Limit OpenAI API Requests by Cost

Natively, OpenAI supports hard and soft API cost limits. However, these are coarse-grained limits and do not give you control over individual API requests. Even with the soft limit set, it’s possible for a series of accidental (or malicious) API requests to OpenAI to quickly consume all of your available credit up to this limit.

Usage Panda extends OpenAI’s cost control capabilities with several additional features to help you manage your OpenAI API costs. These include:

Model Limits: control which of OpenAI’s models are enabled and available to your applications, preventing usage of models with higher token costs.
Max Tokens: Limit the max_tokens parameter to control the size of OpenAI’s completion responses.
Max Prompt Characters: Limit the maximum number of characters of each prompt.
Auto-Replies: Cache responses to known prompts and requests to limit API requests to OpenAI.

Each of these features provides a slightly different level of control over how your application consumes OpenAI tokens, so keep reading for more detail.

Model Limits

OpenAI charges drastically different prices for its various APIs. For example, a chat completion request using the ADA model costs $0.0000004, whereas a single DALL-E image generation request at 1024x1024 resolution costs $0.02. Some tools, such as LangChain, abstract away the underlying calls to OpenAI, which may make it more likely that you use a model unintentionally.

If you don’t plan to use a model, you should disable it to avoid accidental (and expensive) requests. Usage Panda allows you to opt in or out of each of OpenAI’s supported models across completion, embedding, chat, and image services.

To do this, navigate to your Usage Panda dashboard, then click “Connections.” Click on the settings icon for the connection you wish to modify and then scroll down to “Enabled OpenAI Features and Models.” Toggle on or off each of the models to enable or disable them, and then click “Save.”

OpenAI Usage Limits

Max Tokens

OpenAI completion requests support a parameter called max_tokens. This tells OpenAI how many tokens to generate in its completion. Longer responses may be more complete, but cost more.

Usage Panda supports the ability to define the maximum “max_tokens” size. For example, setting this configuration to “100” would allow OpenAI API requests with max_tokens set to 100 or less, but block requests that exceed 100.

This is useful because it allows you to define a maximum value for this API parameter and reject requests that exceed it before they are passed to OpenAI and incur token costs.

To enable this feature, navigate to your Usage Panda dashboard, then click “Connections.” Click on the settings icon for the connection you wish to modify and then scroll down to “Policy Configuration.” Set the “Enforce Max Tokens” value and then click “Save.”

Max Prompt Characters

Usage Panda uses character count, not tokens, for this setting. Tokens are roughly equal to 4 characters.
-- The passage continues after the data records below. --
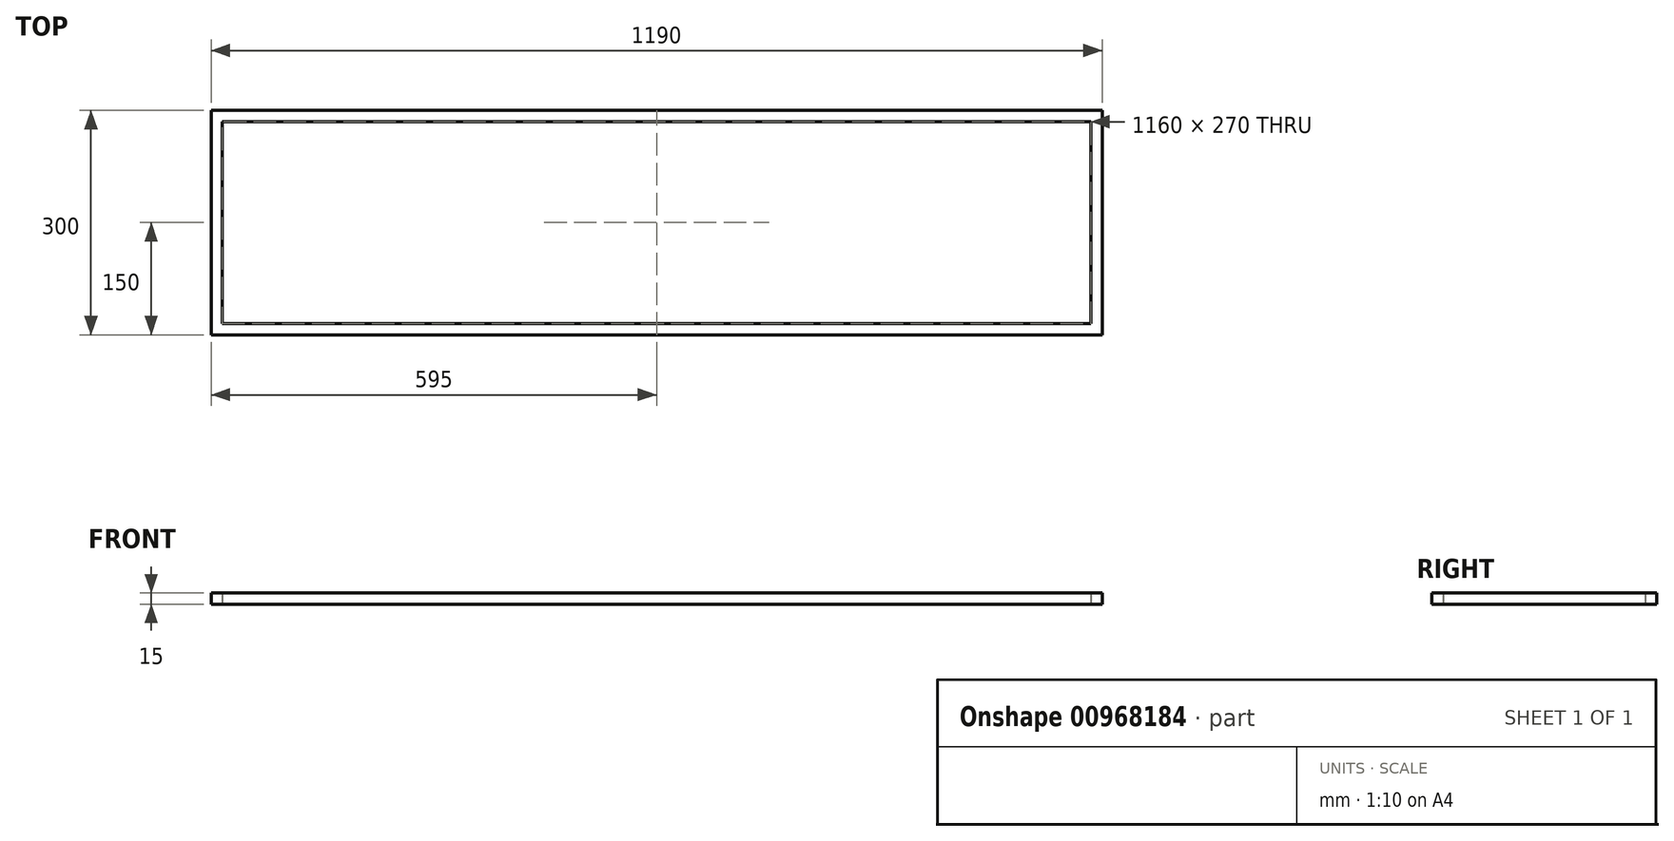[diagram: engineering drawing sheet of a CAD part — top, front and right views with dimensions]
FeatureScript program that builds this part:
annotation { "Feature Type Name" : "Feature", "Feature Type Description" : "" }
export const myFeature = defineFeature(function(context is Context, id is Id, definition is map)
    precondition{}
    {
        {
            var Q0;
            Q0=qCreatedBy(makeId("Top.planeOp"),FACE);
            var sketch = newSketch(context, id + "F0", { "sketchPlane" : qUnion([Q0])});
            skLineSegment(sketch, "E0.bottom", {"start": v(0, 0) * mm, "end": v(1190, 0) * mm});
            skLineSegment(sketch, "E0.top", {"start": v(0, 300) * mm, "end": v(1190, 300) * mm});
            skLineSegment(sketch, "E0.left", {"start": v(0, 0) * mm, "end": v(0, 300) * mm});
            skLineSegment(sketch, "E0.right", {"start": v(1190, 0) * mm, "end": v(1190, 300) * mm});
            skLineSegment(sketch, "E1.0", {"start": v(15, 285) * mm, "end": v(1175, 285) * mm});
            skLineSegment(sketch, "E2.0", {"start": v(1175, 15) * mm, "end": v(1175, 285) * mm});
            skLineSegment(sketch, "E3.0", {"start": v(15, 15) * mm, "end": v(1175, 15) * mm});
            skLineSegment(sketch, "E4.0", {"start": v(15, 15) * mm, "end": v(15, 285) * mm});
            skSolve(sketch);
        }
        {
            var Q0;
            Q0=makeQuery(id+"F0.imprint","IMPRINT",FACE,{"disambiguationData":[TD([[makeQuery(id+"F0.imprint","IMPRINT",EDGE,{"derivedFrom":sQuery(id+"F0.wireOp",EDGE,"E0.bottom")}),1.0]])]});
            extrude(context, id + "F1", {"entities" : qUnion([Q0]), "depth" : 15 * mm, "offsetDistance" : 25.4 * mm});
        }
    });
You can read more here.

The size of your prompt has a direct impact on the cost of a given completion or embedding request. While some OpenAI models support up to 4096 tokens of context, this would result in a relatively expensive ~$0.50 API call. Limiting the maximum number of characters in a prompt helps avoid accidental or malicious requests that consume an inordinate number of tokens.

Usage Panda Max Tokens

Auto-Replies

If your users are sending the same chat or completion prompt to your application, it does not make sense to repeatedly query OpenAI’s API with the same request. OpenAI charges for these requests, regardless of whether you send the same or unique prompt. Usage Panda’s auto-reply feature can help reduce these costs by responding to known requests with a cached response. This response is identical in format to OpenAI’s API response, but does not consume any tokens.

To enable this feature, navigate to your Usage Panda dashboard, then click “Auto-Replies.” Click on “+ New Auto-Reply.” In the popup window, select the reply type (chat or completion), define a request and response body, and select a connection. Then click “Save.”

Usage Panda Auto-Reply

You can see which requests were responded to using an autoreply by looking for the autoreply flag on the “Logs” page.

Usage Panda Auto-Reply Logs

Using Native OpenAI Usage Limits

If you don’t wish to use Usage Panda, OpenAI provides a limited set of cost management features. You can enable hard and soft limits by navigating to your OpenAI dashboard and clicking on Billing > Usage Limits.

When your organization reaches the hard limit threshold each month, subsequent requests will be rejected. When your organization reaches the soft limit usage threshold each month, a notification email will be sent.